Exercise set.
(A) List every line of the records that contains the word "clef", matching case exactly.
(B) Continue the forum reply about Perl's grep with a global match, starting right after its last sentence.

Re: strange behavior of grep with global match
by jethro (Monsignor) on Aug 07, 2009 at 09:43 UTC

    Quote perlop:

    In scalar context, each execution of "m//g" finds the next match, returning true if it matches, and false if there is no further match. The position after the last match can be read or set using the pos() function; see "pos" in perlfunc. A failed match normally resets the search position to the beginning of the string, but you can avoid that by adding the "/c" modifier (e.g. "m//gc"). Modifying the target string also resets the search position.

    So your regex was doing a search in each string and remembering always were it left off. With the first call it found 'exception:' in the string, with the second it reached the end of the string because there is no second "expection:" in any of the strings. Try this:

    my @strings = qw(exception:texexception: exception:mex ... *** produces: $VAR1 = [ 'exception:texexception:', 'exception:mex', 'exception:mex', 'exception:mex', 'exception:mex' ]; $VAR1 = [ 'exception:texexception:' ]; $VAR1 = [ 'exception:mex', 'exception:mex', 'exception:mex', 'exception:mex' ]; $VAR1 = [ 'exception:texexception:' ];

    You see that the second "expection:" is found in the odd calls

    To inspect behaviour, you could call perl with the parameter -Dr which provides extensive regex debugging

      Thanks for the pointer to -Dr. I guess this is different from use re 'debug' as the latter works but I will have to recompile perl with -DDEBUGGING to try -Dr.

Supplied records.
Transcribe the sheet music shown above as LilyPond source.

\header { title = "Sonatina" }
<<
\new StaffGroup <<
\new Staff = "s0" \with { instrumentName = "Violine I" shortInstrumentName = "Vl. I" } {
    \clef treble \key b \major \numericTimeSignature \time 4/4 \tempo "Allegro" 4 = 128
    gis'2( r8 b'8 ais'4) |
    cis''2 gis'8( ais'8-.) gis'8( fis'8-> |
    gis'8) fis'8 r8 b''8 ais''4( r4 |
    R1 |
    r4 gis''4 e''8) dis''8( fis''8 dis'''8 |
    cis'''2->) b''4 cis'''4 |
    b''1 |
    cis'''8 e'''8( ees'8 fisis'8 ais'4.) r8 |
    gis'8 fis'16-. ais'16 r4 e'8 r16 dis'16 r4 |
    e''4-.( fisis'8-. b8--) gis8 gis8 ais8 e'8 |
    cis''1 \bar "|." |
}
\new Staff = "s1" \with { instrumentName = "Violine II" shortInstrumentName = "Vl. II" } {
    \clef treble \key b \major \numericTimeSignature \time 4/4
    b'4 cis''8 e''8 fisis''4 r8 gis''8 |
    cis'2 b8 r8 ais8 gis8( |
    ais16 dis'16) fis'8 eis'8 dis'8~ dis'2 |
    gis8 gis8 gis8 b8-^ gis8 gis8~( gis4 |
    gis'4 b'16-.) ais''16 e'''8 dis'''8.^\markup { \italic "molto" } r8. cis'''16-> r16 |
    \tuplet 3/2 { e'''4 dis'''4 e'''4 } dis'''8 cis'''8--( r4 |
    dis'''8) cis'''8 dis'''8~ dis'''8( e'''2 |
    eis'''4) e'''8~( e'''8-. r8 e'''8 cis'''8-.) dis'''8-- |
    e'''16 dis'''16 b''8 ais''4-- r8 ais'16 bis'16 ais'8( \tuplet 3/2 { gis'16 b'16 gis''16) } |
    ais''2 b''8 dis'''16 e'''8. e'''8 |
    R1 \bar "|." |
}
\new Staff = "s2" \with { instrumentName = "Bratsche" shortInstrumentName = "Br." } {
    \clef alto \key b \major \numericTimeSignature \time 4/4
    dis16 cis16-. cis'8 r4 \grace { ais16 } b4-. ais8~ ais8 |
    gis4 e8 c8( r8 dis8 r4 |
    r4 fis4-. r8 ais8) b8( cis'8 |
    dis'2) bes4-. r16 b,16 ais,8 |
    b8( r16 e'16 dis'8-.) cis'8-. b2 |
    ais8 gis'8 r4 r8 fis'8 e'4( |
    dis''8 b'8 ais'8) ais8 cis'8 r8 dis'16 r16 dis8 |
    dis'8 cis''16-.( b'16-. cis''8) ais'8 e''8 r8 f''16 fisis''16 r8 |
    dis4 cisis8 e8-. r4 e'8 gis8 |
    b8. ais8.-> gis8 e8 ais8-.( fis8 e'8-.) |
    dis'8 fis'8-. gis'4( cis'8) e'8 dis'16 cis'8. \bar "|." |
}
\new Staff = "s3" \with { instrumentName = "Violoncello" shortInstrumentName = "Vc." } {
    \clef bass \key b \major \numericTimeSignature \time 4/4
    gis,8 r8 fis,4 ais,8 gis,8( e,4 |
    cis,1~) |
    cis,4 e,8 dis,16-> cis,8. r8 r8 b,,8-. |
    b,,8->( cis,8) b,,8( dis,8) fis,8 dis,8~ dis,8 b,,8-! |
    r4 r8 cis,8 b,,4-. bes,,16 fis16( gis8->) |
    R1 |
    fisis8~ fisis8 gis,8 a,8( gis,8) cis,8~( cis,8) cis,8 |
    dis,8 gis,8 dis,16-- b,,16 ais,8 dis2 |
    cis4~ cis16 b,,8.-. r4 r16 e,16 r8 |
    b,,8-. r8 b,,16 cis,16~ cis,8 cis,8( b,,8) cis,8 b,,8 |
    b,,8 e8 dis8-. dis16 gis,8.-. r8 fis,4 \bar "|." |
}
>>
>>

Answers to the problems.
(A)
    \clef treble \key b \major \numericTimeSignature \time 4/4 \tempo "Allegro" 4 = 128
    \clef treble \key b \major \numericTimeSignature \time 4/4
    \clef alto \key b \major \numericTimeSignature \time 4/4
    \clef bass \key b \major \numericTimeSignature \time 4/4

(B)
      Pointers to any documentation that will help me understand the (I assume) non-trivial output that will be produced would be greatly appreciated. I know of perlreguts, though I'm not very familiar with it and will have to look again.

      When the only tool you know is gdb everything looks like an object module, and your head hurts

        There seems to be not much difference between the output of the two. The advantage of re debug is that you can turn it on and off (with "no re 'debug';") inside the script to limit the output you are getting.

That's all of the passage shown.